Spirallike functions of hyperbolic complex and of dual complex variable (Q2762823)

Starting from a result obtained by \textit{H. Al-Amiri} and \textit{P. T. Mocanu} [J. Math. Anal. Appl. 80, 387-392 (1981; Zbl 0462.30037)], the author studies some function classes of logarithmic spirals, written in hyperbolic and dual complex variables. The hyperbolic and dual complex numbers are two limit cases of the known complex numbers \(z=x+iy\), namely \(z=x+hy\) and \(z=x+dy\), respectively, where \(h^2=1\) and \(D^2=0\). In the first part of the paper he presents some properties of these nonclassical numbers, similar to the classical magnitudes \(\|z\|\), \(\arg z\), \(e^z\), \(\log z\) and others, and some differential relations for the hyperbolic and dual complex numbers, very usefull for the second part of the paper.
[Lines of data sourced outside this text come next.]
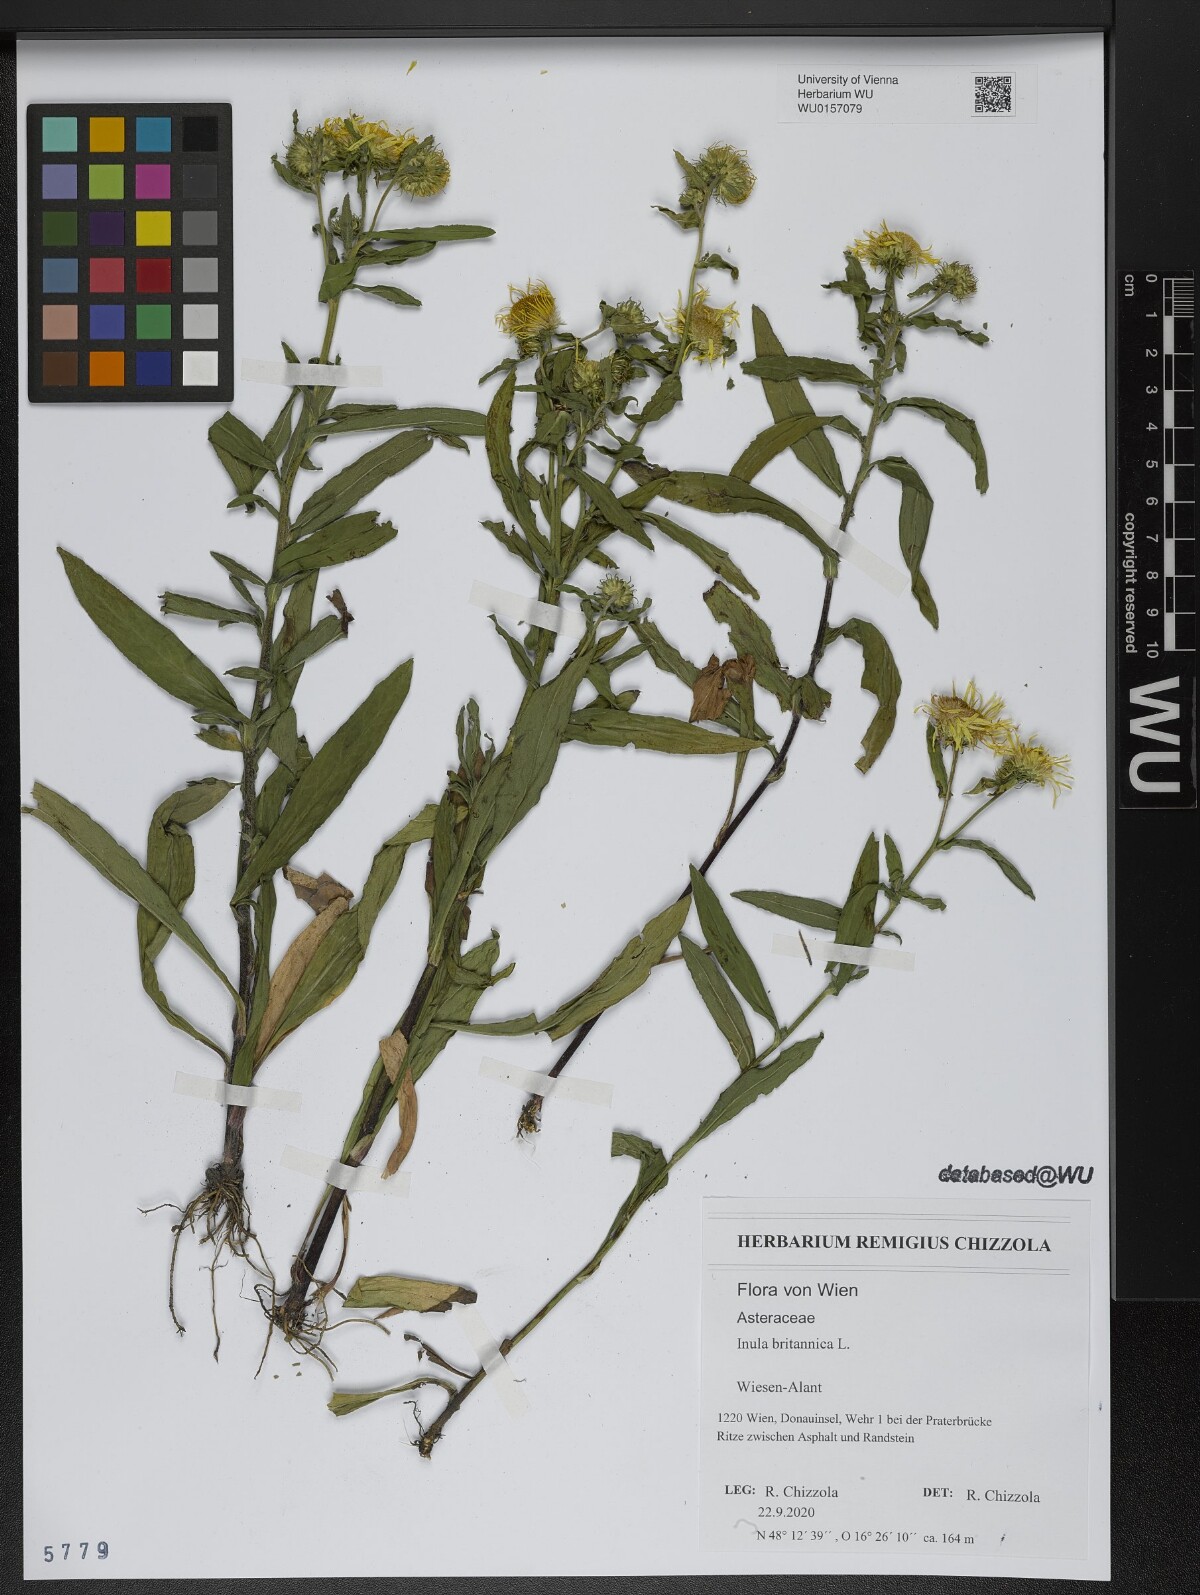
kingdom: Plantae
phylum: Tracheophyta
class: Magnoliopsida
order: Asterales
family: Asteraceae
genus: Pentanema
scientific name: Pentanema britannicum
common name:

Here, he begins with the definition of the spirallike functions in the complex plane: \(\Im(e^{i\gamma}\log w(t))=\text{const.}\), where \(\|\gamma\|<\pi/2\), \(w(t)=u(t)+iv(T)\), \(t\in\mathbb{R}\), which he writes in hyperbolic and dual complex variables. For these spirallike functions there are established some differential equivalence relations both in the hyperbolic and in the dual complex cases. A continuation of this paper is under print in the journal ''Mathematica''.